Work task: In this exercise, reproduce all the entries that follow exactly.

Stored items from a collection
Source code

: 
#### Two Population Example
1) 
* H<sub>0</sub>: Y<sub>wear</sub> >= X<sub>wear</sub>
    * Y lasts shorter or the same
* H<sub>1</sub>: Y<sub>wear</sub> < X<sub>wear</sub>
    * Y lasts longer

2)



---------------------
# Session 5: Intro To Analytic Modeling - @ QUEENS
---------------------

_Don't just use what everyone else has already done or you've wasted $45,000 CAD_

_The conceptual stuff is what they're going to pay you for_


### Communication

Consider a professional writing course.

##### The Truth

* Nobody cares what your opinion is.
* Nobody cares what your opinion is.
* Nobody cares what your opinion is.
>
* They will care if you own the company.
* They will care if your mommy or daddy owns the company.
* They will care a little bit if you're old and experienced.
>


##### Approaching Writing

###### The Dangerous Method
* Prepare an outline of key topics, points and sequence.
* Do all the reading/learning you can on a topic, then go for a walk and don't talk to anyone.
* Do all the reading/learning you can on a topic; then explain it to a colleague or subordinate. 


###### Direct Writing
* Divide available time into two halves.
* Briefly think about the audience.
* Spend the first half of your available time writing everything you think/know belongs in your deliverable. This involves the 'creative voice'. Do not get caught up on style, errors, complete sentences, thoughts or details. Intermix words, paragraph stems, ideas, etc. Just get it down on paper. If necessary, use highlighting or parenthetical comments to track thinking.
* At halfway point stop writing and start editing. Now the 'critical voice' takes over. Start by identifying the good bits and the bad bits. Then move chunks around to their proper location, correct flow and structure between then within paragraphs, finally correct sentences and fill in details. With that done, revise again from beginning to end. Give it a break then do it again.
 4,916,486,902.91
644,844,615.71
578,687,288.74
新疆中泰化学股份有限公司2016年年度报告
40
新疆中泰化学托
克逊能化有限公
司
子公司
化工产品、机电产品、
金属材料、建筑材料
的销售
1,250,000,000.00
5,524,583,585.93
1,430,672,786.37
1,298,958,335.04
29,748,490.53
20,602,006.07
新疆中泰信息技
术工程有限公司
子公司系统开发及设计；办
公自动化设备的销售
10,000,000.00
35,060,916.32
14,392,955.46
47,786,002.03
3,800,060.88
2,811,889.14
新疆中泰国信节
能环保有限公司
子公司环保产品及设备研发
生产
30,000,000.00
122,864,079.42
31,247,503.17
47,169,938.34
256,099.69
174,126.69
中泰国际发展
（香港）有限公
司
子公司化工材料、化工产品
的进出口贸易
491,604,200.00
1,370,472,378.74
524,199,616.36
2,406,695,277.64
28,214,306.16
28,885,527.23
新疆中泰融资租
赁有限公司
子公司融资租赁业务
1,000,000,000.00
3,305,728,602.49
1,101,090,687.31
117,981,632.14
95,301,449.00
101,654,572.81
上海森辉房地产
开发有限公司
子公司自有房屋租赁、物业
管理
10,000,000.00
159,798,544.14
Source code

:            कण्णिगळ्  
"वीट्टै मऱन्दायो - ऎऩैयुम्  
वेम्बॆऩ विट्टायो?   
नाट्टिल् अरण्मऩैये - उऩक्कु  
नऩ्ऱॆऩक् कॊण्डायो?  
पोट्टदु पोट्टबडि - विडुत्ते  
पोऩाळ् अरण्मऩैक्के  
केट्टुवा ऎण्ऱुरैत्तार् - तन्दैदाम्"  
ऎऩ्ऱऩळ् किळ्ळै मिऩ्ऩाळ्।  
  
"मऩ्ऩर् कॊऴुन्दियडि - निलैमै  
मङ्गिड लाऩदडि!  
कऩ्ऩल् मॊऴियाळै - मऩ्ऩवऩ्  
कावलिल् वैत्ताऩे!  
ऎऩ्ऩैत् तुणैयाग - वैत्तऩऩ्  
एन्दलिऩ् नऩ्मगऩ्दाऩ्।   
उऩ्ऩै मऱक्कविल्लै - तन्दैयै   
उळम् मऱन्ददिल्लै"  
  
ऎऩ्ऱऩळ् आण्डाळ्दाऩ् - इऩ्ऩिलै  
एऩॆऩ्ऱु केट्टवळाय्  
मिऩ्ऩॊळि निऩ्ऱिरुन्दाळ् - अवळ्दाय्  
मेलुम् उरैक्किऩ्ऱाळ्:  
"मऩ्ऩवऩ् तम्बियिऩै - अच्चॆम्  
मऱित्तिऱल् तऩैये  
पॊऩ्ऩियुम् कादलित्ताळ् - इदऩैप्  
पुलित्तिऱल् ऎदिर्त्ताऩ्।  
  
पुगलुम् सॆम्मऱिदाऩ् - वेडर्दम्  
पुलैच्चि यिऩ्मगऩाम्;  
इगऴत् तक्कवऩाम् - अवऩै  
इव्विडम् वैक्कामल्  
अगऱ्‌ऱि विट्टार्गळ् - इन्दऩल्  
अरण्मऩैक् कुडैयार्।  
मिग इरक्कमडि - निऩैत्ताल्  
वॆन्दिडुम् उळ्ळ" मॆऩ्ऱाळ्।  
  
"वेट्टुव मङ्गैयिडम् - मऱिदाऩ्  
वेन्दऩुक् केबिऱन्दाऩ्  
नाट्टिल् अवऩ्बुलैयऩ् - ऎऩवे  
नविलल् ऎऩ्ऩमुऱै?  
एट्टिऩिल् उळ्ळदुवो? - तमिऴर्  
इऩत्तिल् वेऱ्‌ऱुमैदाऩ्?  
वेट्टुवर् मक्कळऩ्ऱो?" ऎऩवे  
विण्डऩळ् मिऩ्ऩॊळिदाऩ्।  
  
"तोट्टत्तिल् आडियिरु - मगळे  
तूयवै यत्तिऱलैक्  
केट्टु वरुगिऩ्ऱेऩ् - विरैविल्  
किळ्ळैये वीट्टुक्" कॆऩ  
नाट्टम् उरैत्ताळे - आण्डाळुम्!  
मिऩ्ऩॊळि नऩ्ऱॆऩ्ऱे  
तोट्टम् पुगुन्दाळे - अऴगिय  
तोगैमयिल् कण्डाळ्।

Solution to this problem:
Source code

: 
#### Two Population Example
1) 
* H<sub>0</sub>: Y<sub>wear</sub> >= X<sub>wear</sub>
    * Y lasts shorter or the same
* H<sub>1</sub>: Y<sub>wear</sub> < X<sub>wear</sub>
    * Y lasts longer

2)



---------------------
# Session 5: Intro To Analytic Modeling - @ QUEENS
---------------------

_Don't just use what everyone else has already done or you've wasted $45,000 CAD_

_The conceptual stuff is what they're going to pay you for_


### Communication

Consider a professional writing course.

##### The Truth

* Nobody cares what your opinion is.
* Nobody cares what your opinion is.
* Nobody cares what your opinion is.
>
* They will care if you own the company.
* They will care if your mommy or daddy owns the company.
* They will care a little bit if you're old and experienced.
>


##### Approaching Writing

###### The Dangerous Method
* Prepare an outline of key topics, points and sequence.
* Do all the reading/learning you can on a topic, then go for a walk and don't talk to anyone.
* Do all the reading/learning you can on a topic; then explain it to a colleague or subordinate. 


###### Direct Writing
* Divide available time into two halves.
* Briefly think about the audience.
* Spend the first half of your available time writing everything you think/know belongs in your deliverable. This involves the 'creative voice'. Do not get caught up on style, errors, complete sentences, thoughts or details. Intermix words, paragraph stems, ideas, etc. Just get it down on paper. If necessary, use highlighting or parenthetical comments to track thinking.
* At halfway point stop writing and start editing. Now the 'critical voice' takes over. Start by identifying the good bits and the bad bits. Then move chunks around to their proper location, correct flow and structure between then within paragraphs, finally correct sentences and fill in details. With that done, revise again from beginning to end. Give it a break then do it again.
 4,916,486,902.91
644,844,615.71
578,687,288.74
新疆中泰化学股份有限公司2016年年度报告
40
新疆中泰化学托
克逊能化有限公
司
子公司
化工产品、机电产品、
金属材料、建筑材料
的销售
1,250,000,000.00
5,524,583,585.93
1,430,672,786.37
1,298,958,335.04
29,748,490.53
20,602,006.07
新疆中泰信息技
术工程有限公司
子公司系统开发及设计；办
公自动化设备的销售
10,000,000.00
35,060,916.32
14,392,955.46
47,786,002.03
3,800,060.88
2,811,889.14
新疆中泰国信节
能环保有限公司
子公司环保产品及设备研发
生产
30,000,000.00
122,864,079.42
31,247,503.17
47,169,938.34
256,099.69
174,126.69
中泰国际发展
（香港）有限公
司
子公司化工材料、化工产品
的进出口贸易
491,604,200.00
1,370,472,378.74
524,199,616.36
2,406,695,277.64
28,214,306.16
28,885,527.23
新疆中泰融资租
赁有限公司
子公司融资租赁业务
1,000,000,000.00
3,305,728,602.49
1,101,090,687.31
117,981,632.14
95,301,449.00
101,654,572.81
上海森辉房地产
开发有限公司
子公司自有房屋租赁、物业
管理
10,000,000.00
159,798,544.14
Source code

:            कण्णिगळ्  
"वीट्टै मऱन्दायो - ऎऩैयुम्  
वेम्बॆऩ विट्टायो?   
नाट्टिल् अरण्मऩैये - उऩक्कु  
नऩ्ऱॆऩक् कॊण्डायो?  
पोट्टदु पोट्टबडि - विडुत्ते  
पोऩाळ् अरण्मऩैक्के  
केट्टुवा ऎण्ऱुरैत्तार् - तन्दैदाम्"  
ऎऩ्ऱऩळ् किळ्ळै मिऩ्ऩाळ्।  
  
"मऩ्ऩर् कॊऴुन्दियडि - निलैमै  
मङ्गिड लाऩदडि!  
कऩ्ऩल् मॊऴियाळै - मऩ्ऩवऩ्  
कावलिल् वैत्ताऩे!  
ऎऩ्ऩैत् तुणैयाग - वैत्तऩऩ्  
एन्दलिऩ् नऩ्मगऩ्दाऩ्।   
उऩ्ऩै मऱक्कविल्लै - तन्दैयै   
उळम् मऱन्ददिल्लै"  
  
ऎऩ्ऱऩळ् आण्डाळ्दाऩ् - इऩ्ऩिलै  
एऩॆऩ्ऱु केट्टवळाय्  
मिऩ्ऩॊळि निऩ्ऱिरुन्दाळ् - अवळ्दाय्  
मेलुम् उरैक्किऩ्ऱाळ्:  
"मऩ्ऩवऩ् तम्बियिऩै - अच्चॆम्  
मऱित्तिऱल् तऩैये  
पॊऩ्ऩियुम् कादलित्ताळ् - इदऩैप्  
पुलित्तिऱल् ऎदिर्त्ताऩ्।  
  
पुगलुम् सॆम्मऱिदाऩ् - वेडर्दम्  
पुलैच्चि यिऩ्मगऩाम्;  
इगऴत् तक्कवऩाम् - अवऩै  
इव्विडम् वैक्कामल्  
अगऱ्‌ऱि विट्टार्गळ् - इन्दऩल्  
अरण्मऩैक् कुडैयार्।  
मिग इरक्कमडि - निऩैत्ताल्  
वॆन्दिडुम् उळ्ळ" मॆऩ्ऱाळ्।  
  
"वेट्टुव मङ्गैयिडम् - मऱिदाऩ्  
वेन्दऩुक् केबिऱन्दाऩ्  
नाट्टिल् अवऩ्बुलैयऩ् - ऎऩवे  
नविलल् ऎऩ्ऩमुऱै?  
एट्टिऩिल् उळ्ळदुवो? - तमिऴर्  
इऩत्तिल् वेऱ्‌ऱुमैदाऩ्?  
वेट्टुवर् मक्कळऩ्ऱो?" ऎऩवे  
विण्डऩळ् मिऩ्ऩॊळिदाऩ्।  
  
"तोट्टत्तिल् आडियिरु - मगळे  
तूयवै यत्तिऱलैक्  
केट्टु वरुगिऩ्ऱेऩ् - विरैविल्  
किळ्ळैये वीट्टुक्" कॆऩ  
नाट्टम् उरैत्ताळे - आण्डाळुम्!  
मिऩ्ऩॊळि नऩ्ऱॆऩ्ऱे  
तोट्टम् पुगुन्दाळे - अऴगिय  
तोगैमयिल् कण्डाळ्।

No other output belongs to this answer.